**Supplied text**

•••

You are viewing a plain text version of this content. The canonical link for it is here.

Posted to user@flink.apache.org by 杨力 <bi...@gmail.com> on 2018/04/16 03:21:58 UTC

User-defined aggregation function and parallelism

I am running flink SQL in streaming mode and implemented a UDAGG, which is
used in keyed HOP windows. But I found that the throughput decreases
dramatically when the function is used. Does UDAGG run in parallell? Or
does it run only in one thread?

Regards,
Bill

Re: User-defined aggregation function and parallelism

Posted by Fabian Hueske <fh...@gmail.com>.

Hi Bill,

Flink's built-in aggregation functions are implemented against the same
interface as UDAGGs and are applied in parallel.
The performance depends of course on the implementation of the UDAGG. For
example, you should try to keep the size of the accumulator as small as
possible because it will be stored in the state backend.
If you are using the RocksDBStatebackend, this means that the accumulator
is de/serialized for every records.

Best, Fabian

2018-04-16 5:21 GMT+02:00 杨力 <bi...@gmail.com>:

> I am running flink SQL in streaming mode and implemented a UDAGG, which is
> used in keyed HOP windows. But I found that the throughput decreases
> dramatically when the function is used. Does UDAGG run in parallell? Or
> does it run only in one thread?
>
> Regards,
> Bill
>

•••

**Collected data**
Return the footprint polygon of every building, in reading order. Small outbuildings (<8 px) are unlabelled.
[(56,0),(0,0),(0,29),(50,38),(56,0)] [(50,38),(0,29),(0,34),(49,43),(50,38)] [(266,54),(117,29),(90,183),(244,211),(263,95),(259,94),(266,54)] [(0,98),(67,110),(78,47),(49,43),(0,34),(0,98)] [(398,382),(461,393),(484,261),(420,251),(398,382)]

•••

**Set of tasks**
A - List every distinct word in the Flink aggregation thread that is written entirely in capital letters.
B - Answer these questions from the Flink aggregation thread:
(i) On what date was the original message posted to the list?
(ii) In what kind of windows is the UDAGG used?
(iii) According to the reply, where will the accumulator be stored?
C - Retype everything in the Flink aggregation thread from "Posted by Fabian" down to "for every records.".
Use only the Flink aggregation thread to respond, and not the data.

**In response**
A - UTC, SQL, UDAGG, HOP, GMT

B -
(i) 2018/04/16
(ii) Keyed HOP windows
(iii) In the state backend

C -
Posted by Fabian Hueske <fh...@gmail.com>.

Hi Bill,

Flink's built-in aggregation functions are implemented against the same
interface as UDAGGs and are applied in parallel.
The performance depends of course on the implementation of the UDAGG. For
example, you should try to keep the size of the accumulator as small as
possible because it will be stored in the state backend.
If you are using the RocksDBStatebackend, this means that the accumulator
is de/serialized for every records.